The Indian government revealed on Monday that the first of its 70 new supercomputers designed to help advance research in the country will be ready for operation by August 2017.
In March 2015, India's Cabinet Committee on Economic Affairs approved a Rs.4,500-crore project known as the National Supercomputing Mission.
Under the project, the Electronics and Information Technology Department and the Science and Technology Department will lead the development of new supercomputers over the next seven years, which would allow India to become of the one of the foremost nations of the world when it comes to computing power.
As of November 2015, 11 of the new supercomputers in development are part of the 500 most powerful ones in the world. The first of these high-computing machines is being built by the Centre for Development of Advanced Computing (C-DAC), the same group that developed "Param," India's very first supercomputer.
Secretary Ashutosh Sharma of the science and technology ministry explained that they face two main challenges if they are to replace regular desktop PCs with supercomputers.
He said that they need to find a solution for power and heat management for supercomputers as these machines need a considerable amount of energy, and to get the right people who can operate them in the future.

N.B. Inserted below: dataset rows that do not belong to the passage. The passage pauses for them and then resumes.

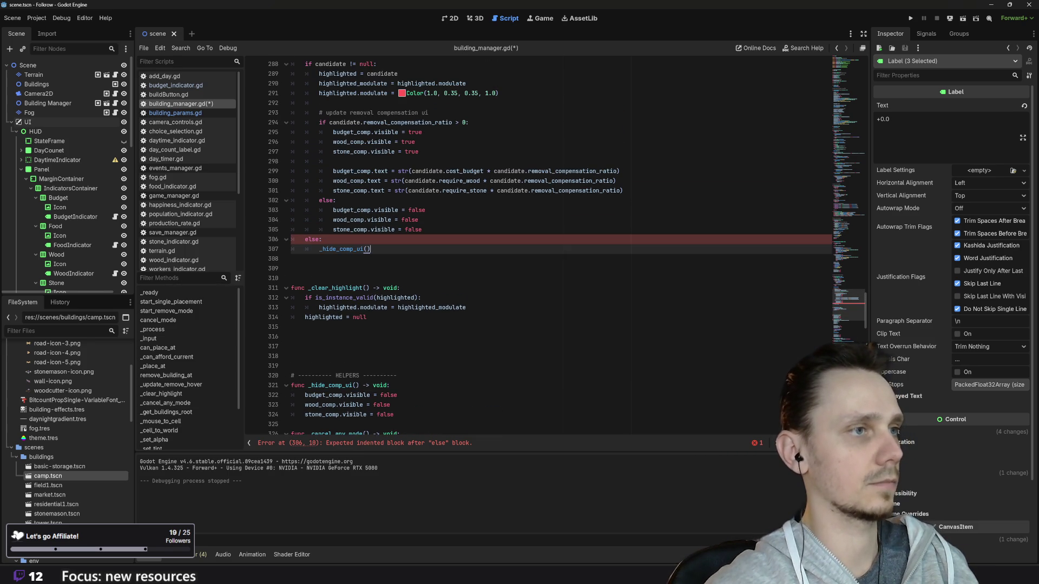
- Replace the inner else's three hide lines with a _hide_comp_ui() call
click(421, 229)
key(shift+Up)
key(shift+Up)
key(shift+Home)
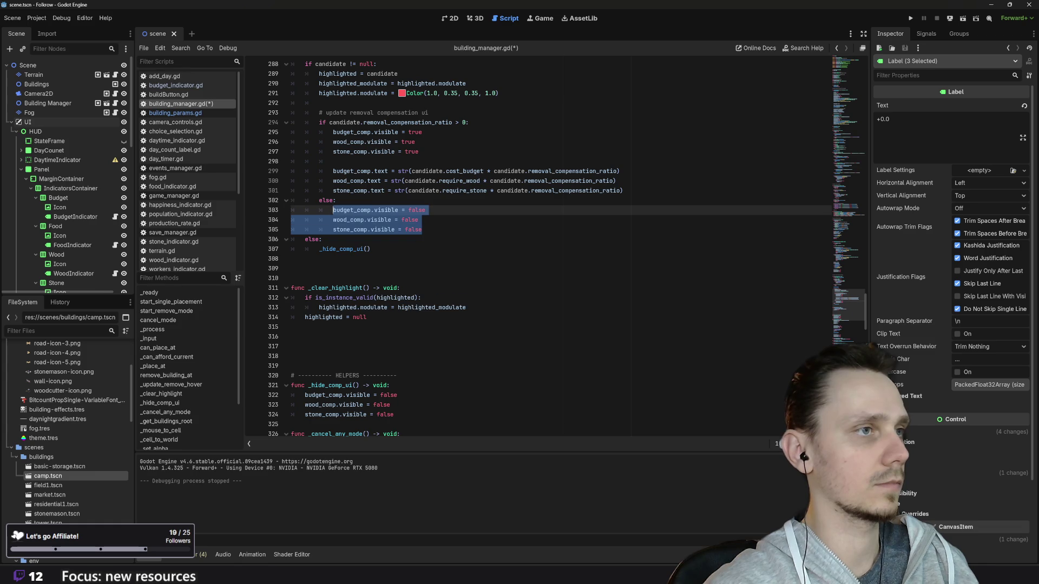
key(ctrl+v)
- Replace the three hide lines under '# hide comp ui' in remove_building_at with _hide_comp_ui()
scroll(541, 244, up, 4)
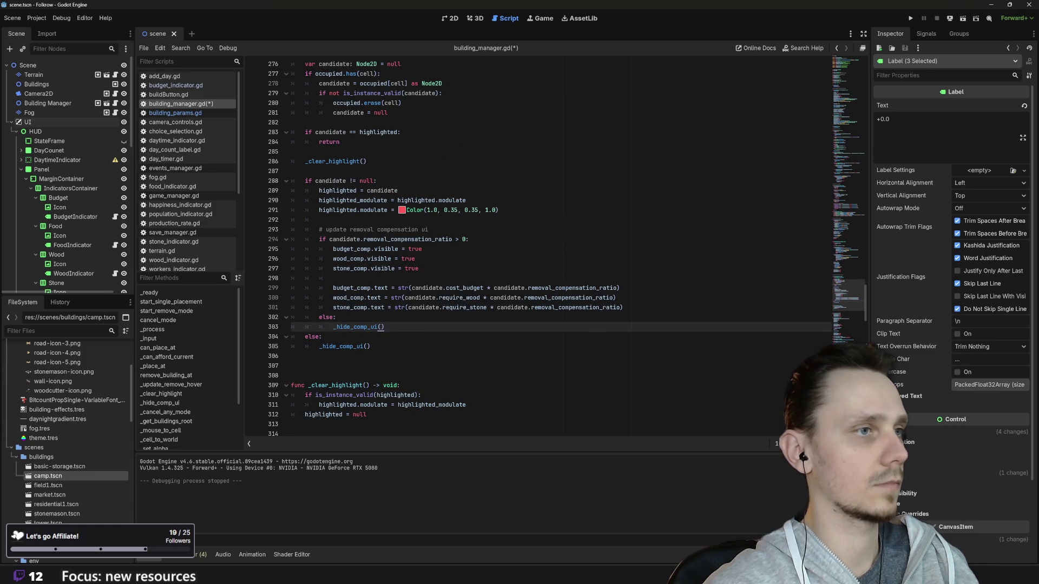
scroll(542, 244, up, 1)
scroll(541, 244, up, 4)
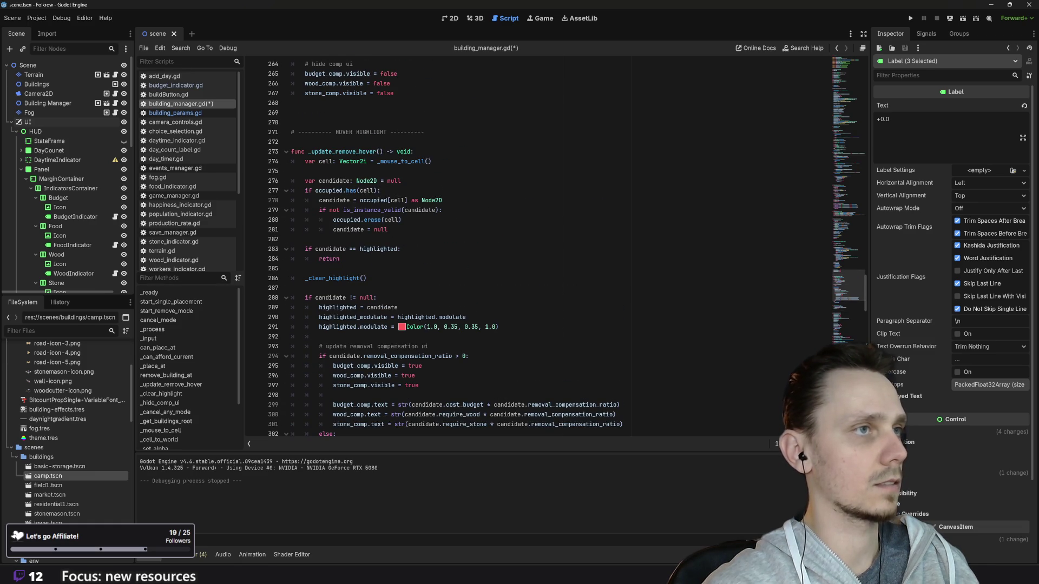
scroll(541, 244, up, 4)
click(394, 239)
key(shift+Up)
key(shift+Up)
key(shift+Home)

The National Supercomputing Mission aims to install a supercomputing grid in India consisting of 70 high-class computing sites. The planned supercomputers are also set to be connected to the government's National Knowledge Network, which links research and development laboratories and various academic organizations in the country through the use of a high-speed network.
Sharma said their focus is to build the hardware needed for the creation of the supercomputers this year. They hope that by the time the mission is completed, they would have the ability to develop and operate the machines on their own.
As of the moment, the Indian government is still negotiating with global vendors to help them build the supercomputers in the country and to train people to operate the machines.